Natuurkunde gaat over actie en het beschrijft de beweging van een zwemmer in het zwembad en de krachten die een bal laten draaien. Krachten zijn er in vele vormen, zoals de onzichtbare aantrekkingskracht van de zwaartekracht, de druk van de wind of de kracht van de spieren in je arm. Een paar eenvoudige wetten, voor het eerst ontdekt in de 17e eeuw, beschrijven hoe krachten werken op bijna alles wat beweegt.
Krachten om je heen
Krachten zijn misschien onzichtbaar, maar je kunt hun resultaten elke dag zien.

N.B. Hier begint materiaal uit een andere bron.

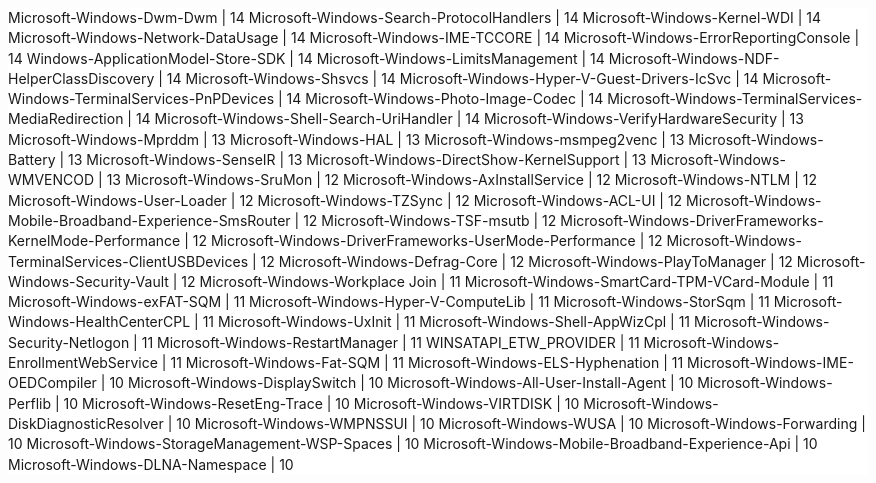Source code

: Microsoft-Windows-Dwm-Dwm                                                   |  14
Microsoft-Windows-Search-ProtocolHandlers                                   |  14
Microsoft-Windows-Kernel-WDI                                                |  14
Microsoft-Windows-Network-DataUsage                                         |  14
Microsoft-Windows-IME-TCCORE                                                |  14
Microsoft-Windows-ErrorReportingConsole                                     |  14
Windows-ApplicationModel-Store-SDK                                          |  14
Microsoft-Windows-LimitsManagement                                          |  14
Microsoft-Windows-NDF-HelperClassDiscovery                                  |  14
Microsoft-Windows-Shsvcs                                                    |  14
Microsoft-Windows-Hyper-V-Guest-Drivers-IcSvc                               |  14
Microsoft-Windows-TerminalServices-PnPDevices                               |  14
Microsoft-Windows-Photo-Image-Codec                                         |  14
Microsoft-Windows-TerminalServices-MediaRedirection                         |  14
Microsoft-Windows-Shell-Search-UriHandler                                   |  14
Microsoft-Windows-VerifyHardwareSecurity                                    |  13
Microsoft-Windows-Mprddm                                                    |  13
Microsoft-Windows-HAL                                                       |  13
Microsoft-Windows-msmpeg2venc                                               |  13
Microsoft-Windows-Battery                                                   |  13
Microsoft-Windows-SenseIR                                                   |  13
Microsoft-Windows-DirectShow-KernelSupport                                  |  13
Microsoft-Windows-WMVENCOD                                                  |  13
Microsoft-Windows-SruMon                                                    |  12
Microsoft-Windows-AxInstallService                                          |  12
Microsoft-Windows-NTLM                                                      |  12
Microsoft-Windows-User-Loader                                               |  12
Microsoft-Windows-TZSync                                                    |  12
Microsoft-Windows-ACL-UI                                                    |  12
Microsoft-Windows-Mobile-Broadband-Experience-SmsRouter                     |  12
Microsoft-Windows-TSF-msutb                                                 |  12
Microsoft-Windows-DriverFrameworks-KernelMode-Performance                   |  12
Microsoft-Windows-DriverFrameworks-UserMode-Performance                     |  12
Microsoft-Windows-TerminalServices-ClientUSBDevices                         |  12
Microsoft-Windows-Defrag-Core                                               |  12
Microsoft-Windows-PlayToManager                                             |  12
Microsoft-Windows-Security-Vault                                            |  12
Microsoft-Windows-Workplace Join                                            |  11
Microsoft-Windows-SmartCard-TPM-VCard-Module                                |  11
Microsoft-Windows-exFAT-SQM                                                 |  11
Microsoft-Windows-Hyper-V-ComputeLib                                        |  11
Microsoft-Windows-StorSqm                                                   |  11
Microsoft-Windows-HealthCenterCPL                                           |  11
Microsoft-Windows-UxInit                                                    |  11
Microsoft-Windows-Shell-AppWizCpl                                           |  11
Microsoft-Windows-Security-Netlogon                                         |  11
Microsoft-Windows-RestartManager                                            |  11
WINSATAPI_ETW_PROVIDER                                                      |  11
Microsoft-Windows-EnrollmentWebService                                      |  11
Microsoft-Windows-Fat-SQM                                                   |  11
Microsoft-Windows-ELS-Hyphenation                                           |  11
Microsoft-Windows-IME-OEDCompiler                                           |  10
Microsoft-Windows-DisplaySwitch                                             |  10
Microsoft-Windows-All-User-Install-Agent                                    |  10
Microsoft-Windows-Perflib                                                   |  10
Microsoft-Windows-ResetEng-Trace                                            |  10
Microsoft-Windows-VIRTDISK                                                  |  10
Microsoft-Windows-DiskDiagnosticResolver                                    |  10
Microsoft-Windows-WMPNSSUI                                                  |  10
Microsoft-Windows-WUSA                                                      |  10
Microsoft-Windows-Forwarding                                                |  10
Microsoft-Windows-StorageManagement-WSP-Spaces                              |  10
Microsoft-Windows-Mobile-Broadband-Experience-Api                           |  10
Microsoft-Windows-DLNA-Namespace                                            |  10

Er werken nu krachten op je, inclusief de zwaartekracht die je aan je stoel houdt. Als je in een achtbaan rijdt, worden je gevoelens veroorzaakt door een kracht die je maag omhoog tilt als je bergafwaarts gaat. Als het van richting verandert, wordt je maag naar beneden getrokken. De onzichtbare krachten laten je giechelen en schreeuwen.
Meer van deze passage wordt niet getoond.